1 – Chanson. Voyez la Correspondance de Grimm de février 1774. (G.A.)

2 – Un habitant de Tours, salpêtrier de profession, avait tué sa fille de trois balles dans la poitrine, après lui avoir fait un enfant. (K.)

3 – Une famille entière auprès du Raincy, maison à M. le duc d’Orléans, se disait ensorcelée ; et comme la chose était bien absurde, elle fut crue, et crue par la meilleure compagnie, en 1774. (K.)

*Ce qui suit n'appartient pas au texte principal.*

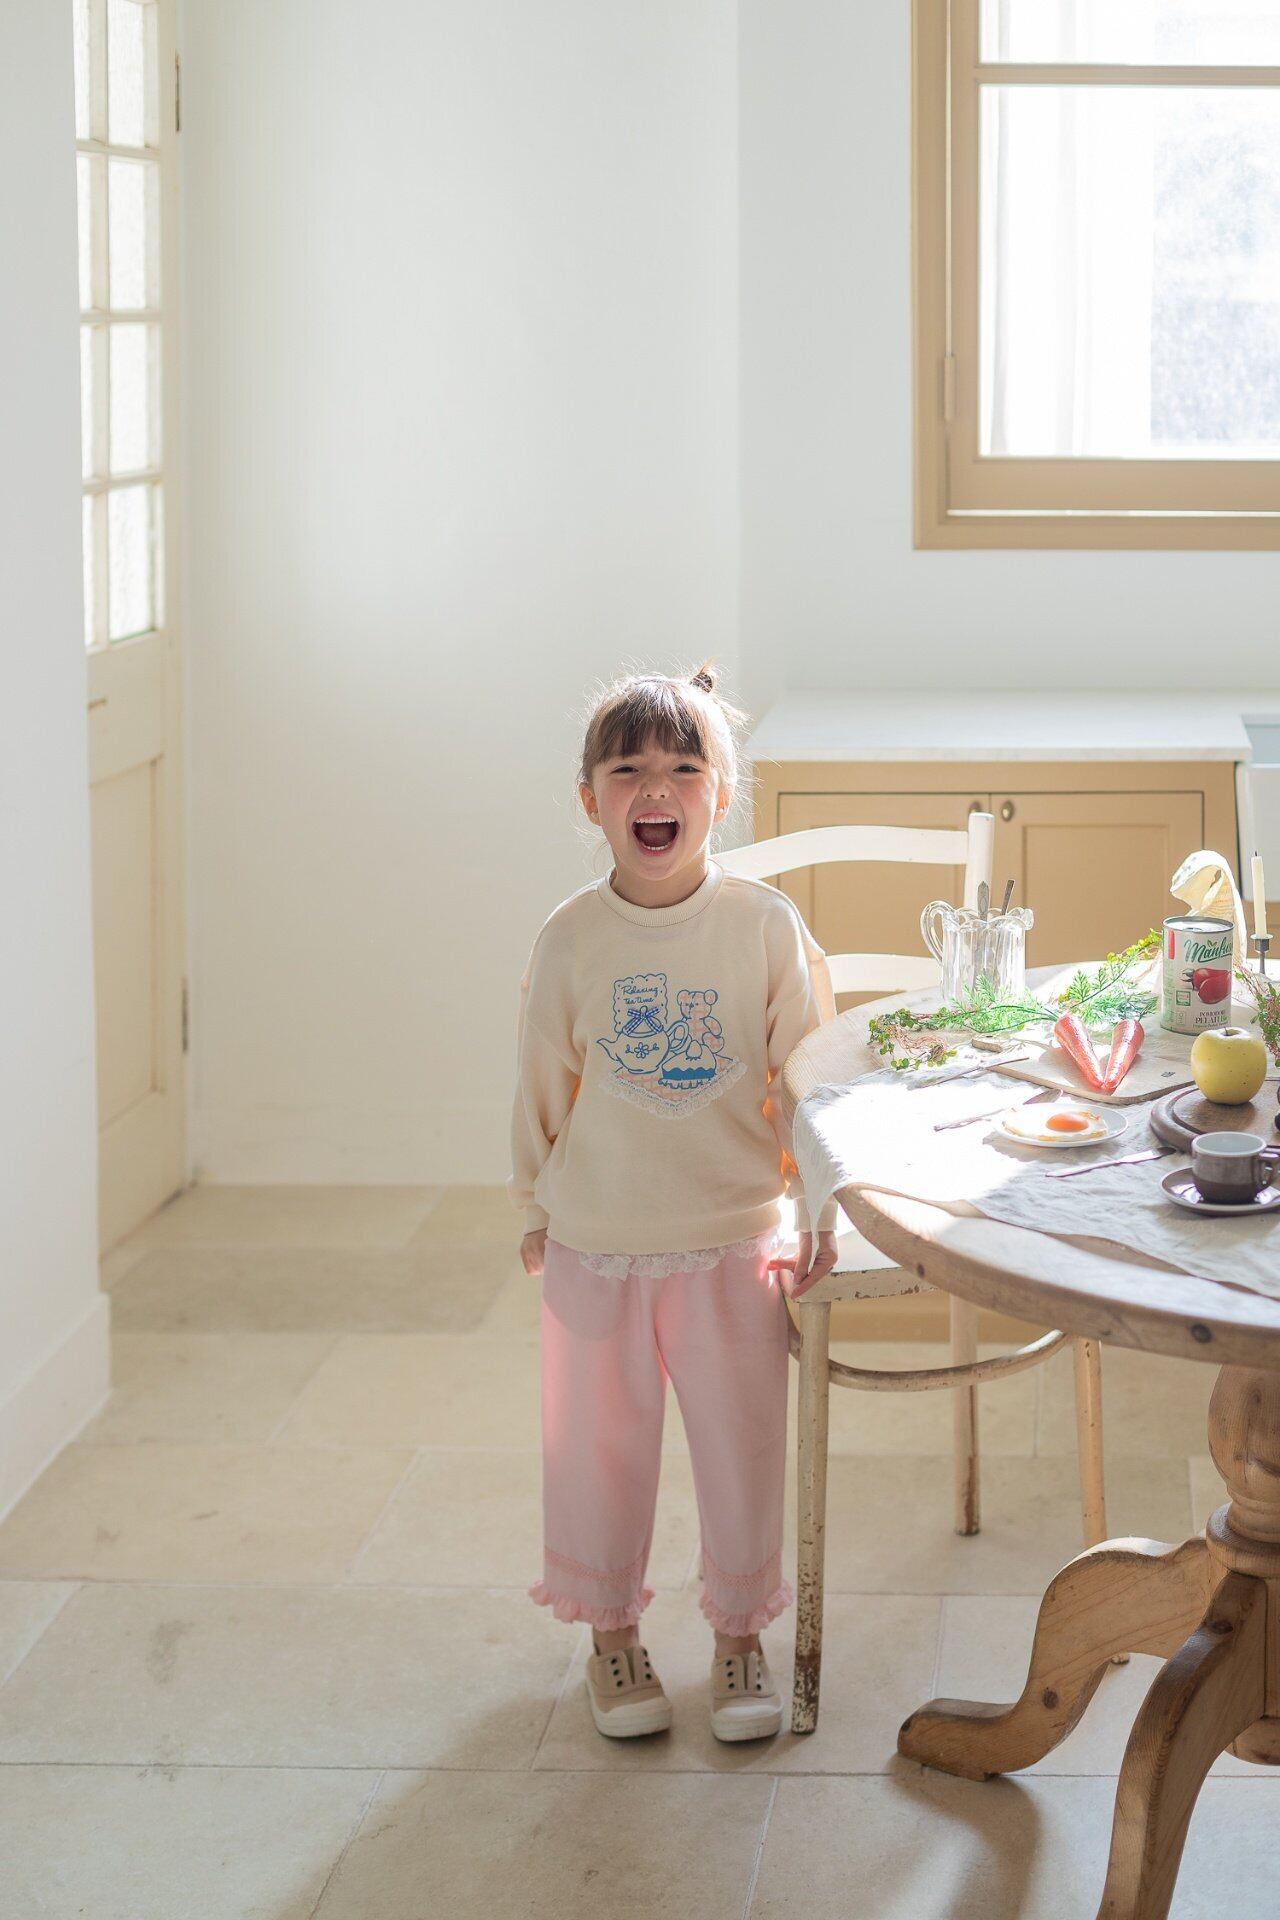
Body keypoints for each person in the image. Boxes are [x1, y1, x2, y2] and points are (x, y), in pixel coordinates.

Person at [509, 664, 838, 1741]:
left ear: (721, 795)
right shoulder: (569, 937)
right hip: (596, 1242)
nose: (656, 790)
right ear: (589, 799)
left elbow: (811, 1083)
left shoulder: (764, 926)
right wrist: (534, 1209)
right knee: (597, 1451)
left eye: (683, 769)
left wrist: (820, 1213)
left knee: (742, 1448)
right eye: (628, 771)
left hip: (733, 1239)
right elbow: (541, 1087)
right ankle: (611, 1637)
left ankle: (739, 1639)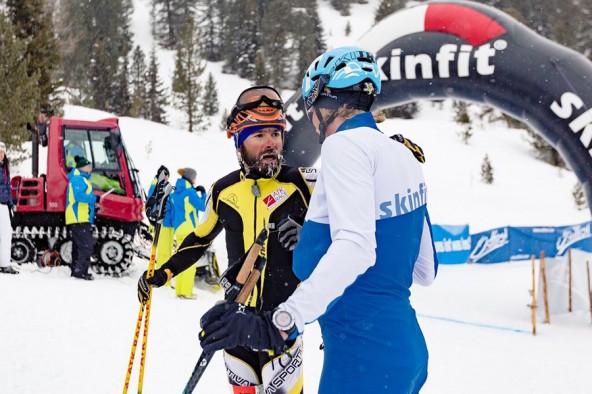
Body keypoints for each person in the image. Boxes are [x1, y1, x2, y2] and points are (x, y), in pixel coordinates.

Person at [199, 47, 438, 394]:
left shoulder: (343, 147)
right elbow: (425, 271)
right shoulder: (402, 154)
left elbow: (356, 247)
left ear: (322, 100)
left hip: (360, 360)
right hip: (404, 354)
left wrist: (280, 324)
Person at [137, 86, 315, 393]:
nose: (270, 143)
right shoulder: (224, 190)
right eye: (259, 136)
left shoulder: (303, 182)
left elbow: (351, 216)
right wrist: (163, 272)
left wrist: (310, 235)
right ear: (239, 140)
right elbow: (199, 239)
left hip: (282, 325)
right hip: (237, 320)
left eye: (275, 133)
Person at [169, 167, 207, 299]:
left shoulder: (176, 193)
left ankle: (180, 291)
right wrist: (203, 193)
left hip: (178, 229)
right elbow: (202, 206)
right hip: (189, 229)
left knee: (181, 260)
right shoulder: (190, 192)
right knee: (190, 261)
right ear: (191, 178)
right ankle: (186, 292)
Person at [66, 155, 98, 280]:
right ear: (83, 167)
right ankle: (81, 271)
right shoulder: (79, 179)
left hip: (80, 217)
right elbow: (79, 197)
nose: (91, 168)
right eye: (89, 166)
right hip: (78, 217)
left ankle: (76, 270)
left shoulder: (80, 178)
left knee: (78, 246)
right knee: (86, 246)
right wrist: (94, 199)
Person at [0, 141, 18, 275]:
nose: (0, 154)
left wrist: (11, 204)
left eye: (2, 152)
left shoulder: (5, 167)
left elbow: (7, 187)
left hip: (4, 204)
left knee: (6, 234)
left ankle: (5, 263)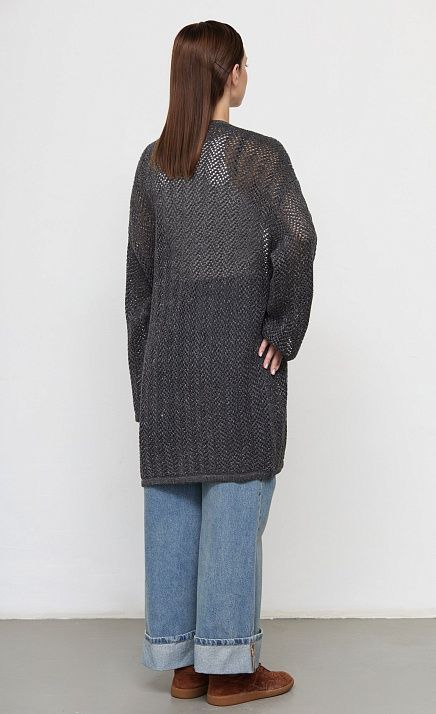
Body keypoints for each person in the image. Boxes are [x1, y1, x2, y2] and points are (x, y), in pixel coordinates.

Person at [125, 19, 317, 707]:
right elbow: (299, 239)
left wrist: (144, 380)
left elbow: (139, 284)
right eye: (245, 66)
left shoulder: (153, 165)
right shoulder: (261, 160)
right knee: (235, 502)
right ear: (231, 74)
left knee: (173, 504)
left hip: (169, 364)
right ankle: (230, 667)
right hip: (238, 363)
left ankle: (183, 664)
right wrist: (281, 330)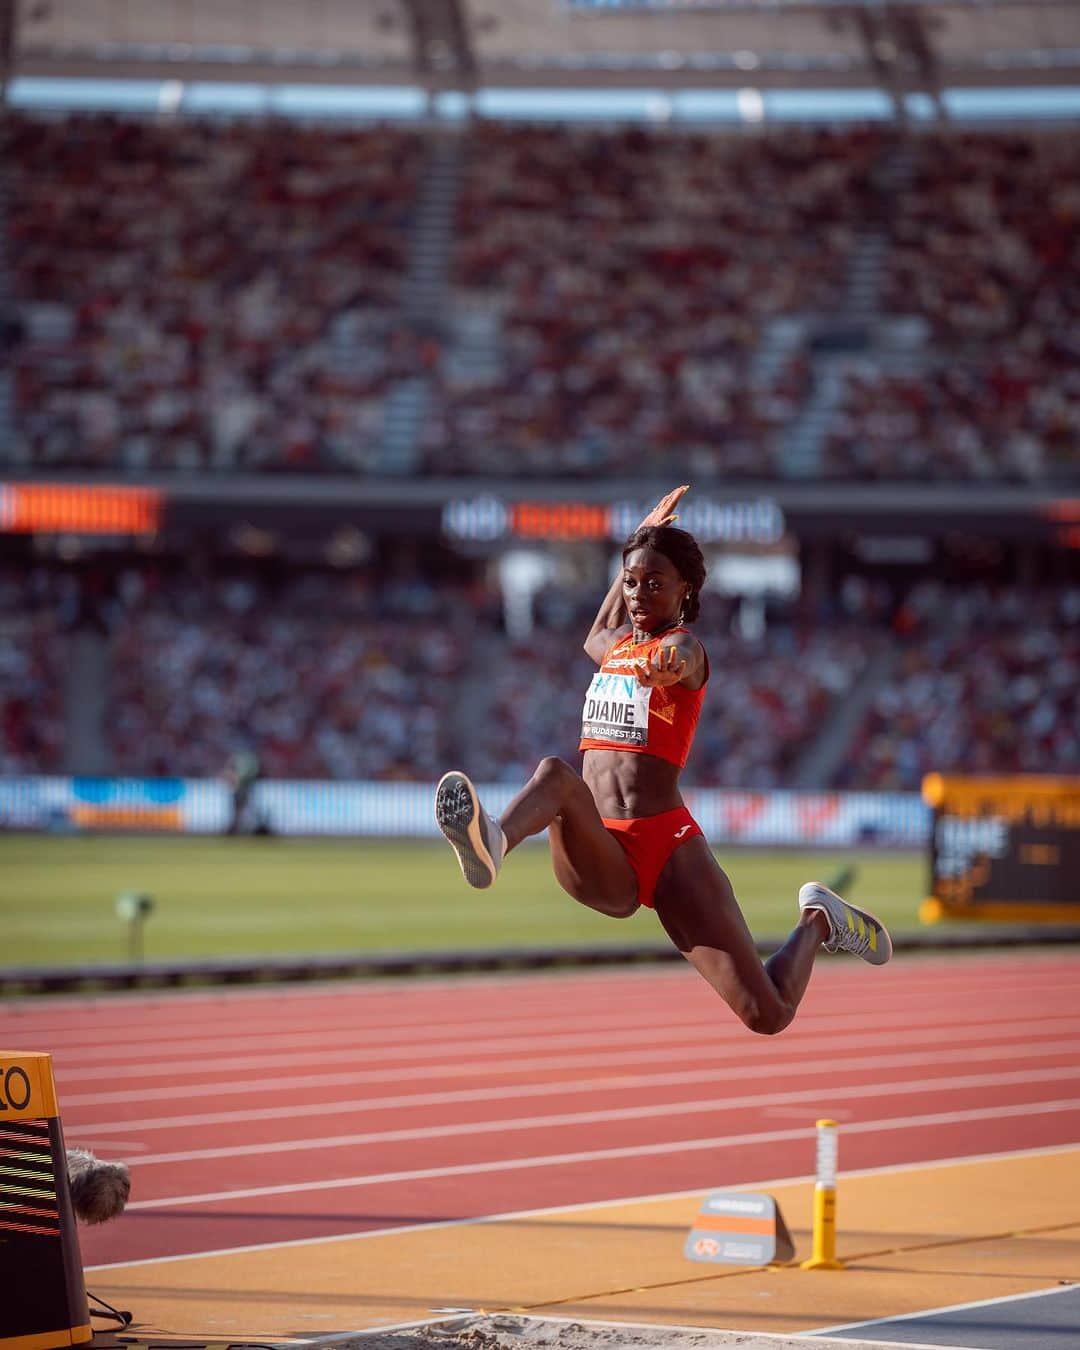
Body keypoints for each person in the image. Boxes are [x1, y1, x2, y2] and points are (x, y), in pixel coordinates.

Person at [435, 486, 891, 1035]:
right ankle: (494, 842)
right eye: (631, 581)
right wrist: (634, 545)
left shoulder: (685, 648)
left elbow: (682, 659)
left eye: (655, 583)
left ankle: (818, 919)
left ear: (686, 590)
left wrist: (666, 669)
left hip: (669, 846)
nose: (638, 593)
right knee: (557, 775)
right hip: (601, 844)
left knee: (766, 1014)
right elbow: (596, 635)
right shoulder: (617, 645)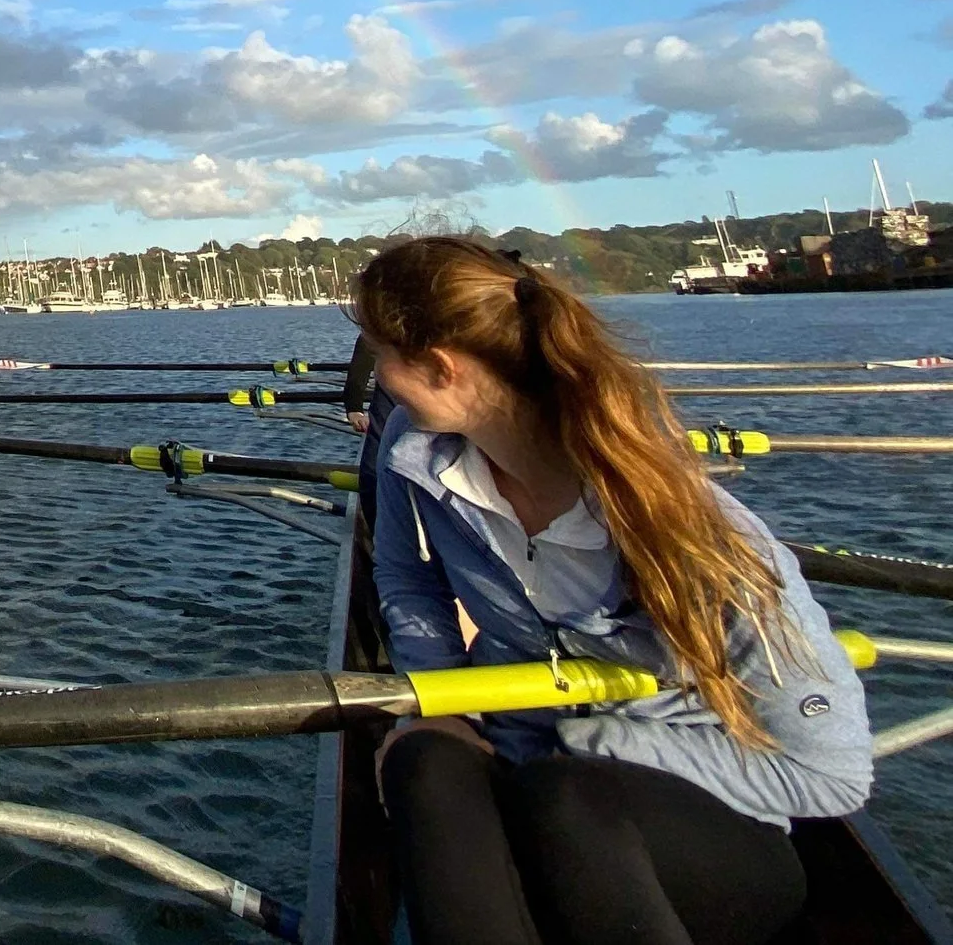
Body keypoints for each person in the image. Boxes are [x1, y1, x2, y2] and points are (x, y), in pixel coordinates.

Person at [356, 236, 871, 945]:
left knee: (566, 795)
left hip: (705, 844)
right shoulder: (411, 454)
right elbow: (407, 575)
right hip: (526, 771)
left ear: (442, 368)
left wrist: (588, 740)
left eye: (381, 354)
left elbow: (830, 777)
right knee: (424, 762)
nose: (375, 376)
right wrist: (442, 702)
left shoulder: (702, 535)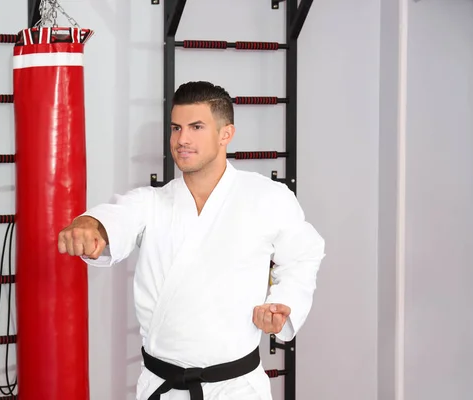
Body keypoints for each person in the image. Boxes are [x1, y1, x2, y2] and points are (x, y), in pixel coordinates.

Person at [57, 81, 326, 400]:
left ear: (226, 134)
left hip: (236, 389)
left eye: (196, 127)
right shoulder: (151, 202)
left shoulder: (267, 197)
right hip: (163, 387)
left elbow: (304, 255)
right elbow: (117, 218)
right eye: (176, 128)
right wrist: (92, 225)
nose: (182, 139)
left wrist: (283, 304)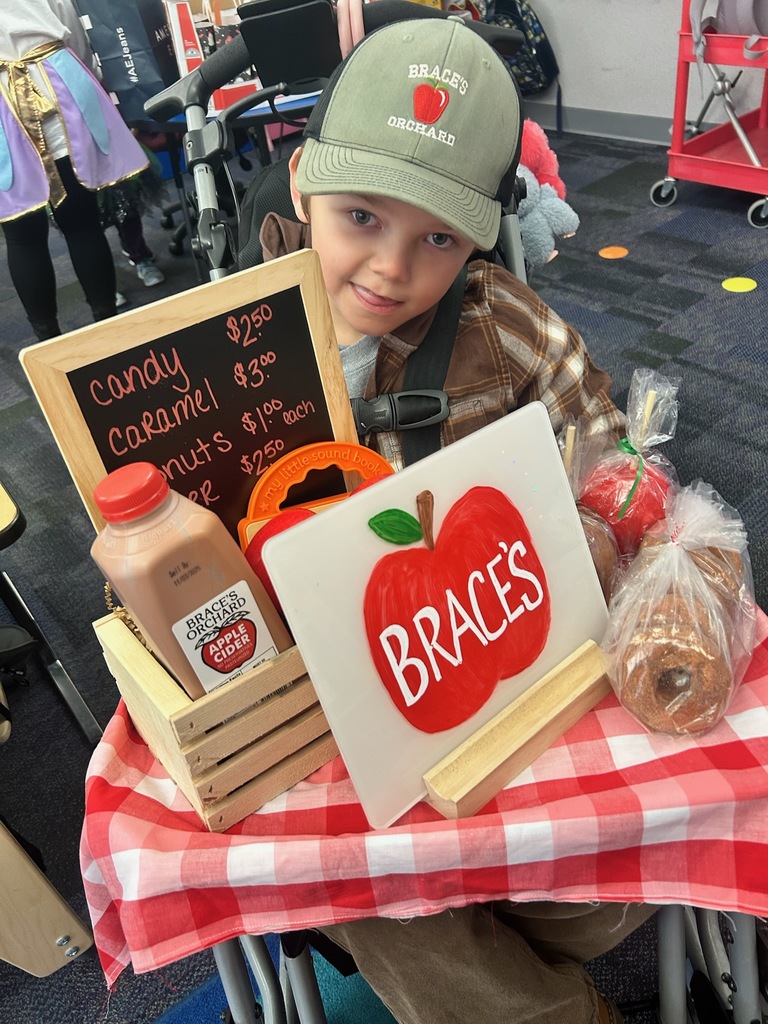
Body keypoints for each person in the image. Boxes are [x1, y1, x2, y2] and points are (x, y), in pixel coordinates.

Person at [260, 15, 656, 1024]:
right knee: (373, 884)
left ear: (480, 233)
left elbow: (616, 452)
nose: (392, 269)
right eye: (359, 216)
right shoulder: (231, 348)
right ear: (302, 183)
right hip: (333, 729)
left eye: (437, 236)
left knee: (606, 900)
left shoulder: (503, 320)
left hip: (501, 682)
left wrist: (597, 533)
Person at [0, 0, 148, 339]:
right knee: (82, 223)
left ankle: (48, 345)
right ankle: (111, 334)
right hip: (58, 80)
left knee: (22, 236)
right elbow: (73, 29)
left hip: (5, 106)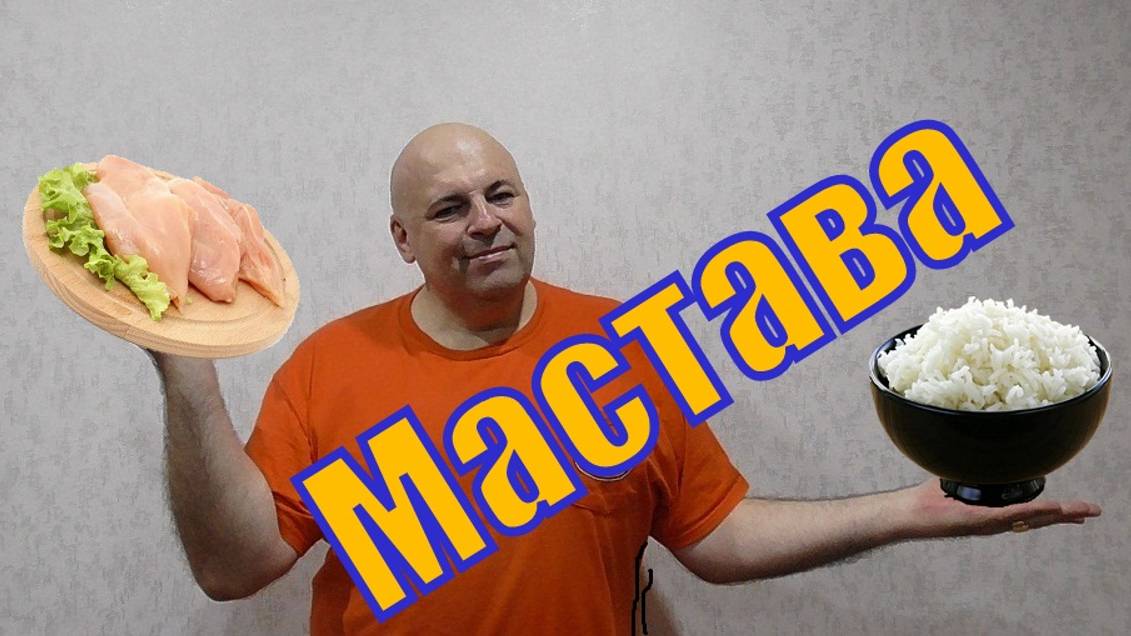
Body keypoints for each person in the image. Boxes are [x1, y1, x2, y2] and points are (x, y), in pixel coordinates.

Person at [148, 123, 1101, 635]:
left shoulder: (621, 348)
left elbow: (713, 533)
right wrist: (187, 371)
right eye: (448, 208)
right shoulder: (327, 365)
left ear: (529, 207)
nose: (484, 220)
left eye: (501, 193)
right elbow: (236, 569)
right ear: (403, 239)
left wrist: (909, 510)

4 – Les Ensorcelés, ou Jeannot et Jeannette, par madame Favart, Guérin et Harni. (G.A.)

 

 

 

 

 

à M. le comte d’Argental.

 

28 Janvier 1774.

 

 

          Je n’ai pu remercier plus tôt mon cher ange de toutes ses bontés. Je ne suis pas toujours le maître de mon temps. J’ai été assez violemment malade huit jours de suite, et dans cet état-là, on ne songe guère ni aux Africains, ni aux anciens Romains ; mais je songe toujours à mon cher ange.

 

          Je ne sais pas trop ce que c’est que ces petites familiarités dont vous me parlez. Vous me ferez grand plaisir de m’en instruire quand vous aurez un moment de loisir.

 

          Je n’ai reçu qu’une lettre assez vague de la part de La Harpe. Je suis si peu informé, qu’on ne m’a pas même mandé si c’est Molé qui joue Scipion (1). On dit qu’il n’est pas fait pour jouer seulement le rôle d’un page. Je ne le connais point du tout ; je m’en rapporte à ce que vous en pensez.

 

          Lekain m’écrivit il y a quelque temps. Voulez-vous bien me permettre de mettre ma réponse dans votre paquet ?

 

          Tout le monde dit qu’il s’est surpassé dans le rôle de Massinisse. Je ne crois pourtant pas que cette pièce ait un succès durable. Celle de Mairet était ridicule, celle de Corneille ne valait rien du tout, et celle-ci ne vaut pas grand’chose. Le succès constant est presque toujours dans le sujet, celui de Sophonisbe n’est que difficile.

 

          Je suis encore si faible, et d’ailleurs si peu instruit de l’état présent du tripot, que je ne peux vous rien dire touchant le Code de Minos. Cet ouvrage aurait pu passer dans le temps où il fut fait. C’était un vaudeville moitié polonais, moitié suédois.

 

          Je vous prie, mon cher ange, lorsque vous voudrez bien m’écrire, d’adresser dorénavant vos ordres à Gex. Je rends grâces au bon Dieu de ce que madame d’Argental se porte mieux.

 

 

1 – Dans Sophonisbe. (G.A.)

 

 

 

 

 

à M. le comte de Wargemont.

 

30 Janvier 1774 (1).

 

 

          Vous êtes bien humain et bien généreux, monsieur, de vous souvenir d’un vieil ermite octogénaire, qui a joué de son reste avant de quitter la table de jeu, et qui ne sait encore s’il s’est retiré sur son gain.

 

          Je n’ai qu’une idée très confuse des petits mouvements faits, il y a plus d’un an, en Normandie ; mais j’en ai une très nette des services que vous savez rendre au roi et à l’Etat. Si j’ai renoncé au monde, je n’ai pas certainement renoncé à l’intérêt que je pris à vos succès et à votre gloire, depuis que j’eus l’honneur de vous connaître. Les Normands sont quelquefois aussi difficiles à mener que le parterre de Paris ; mais vous êtes fait pour réussir dans tout ce que vous entreprenez.

 

          L’état où je suis ne me permet pas d’écrire de longues lettres, quoiqu’il ne dérobe rien aux sentiments qui m’attachent à vous. Agréez, monsieur, le sincère respect de votre, etc. LE VIEUX MALADE DE FERNEY.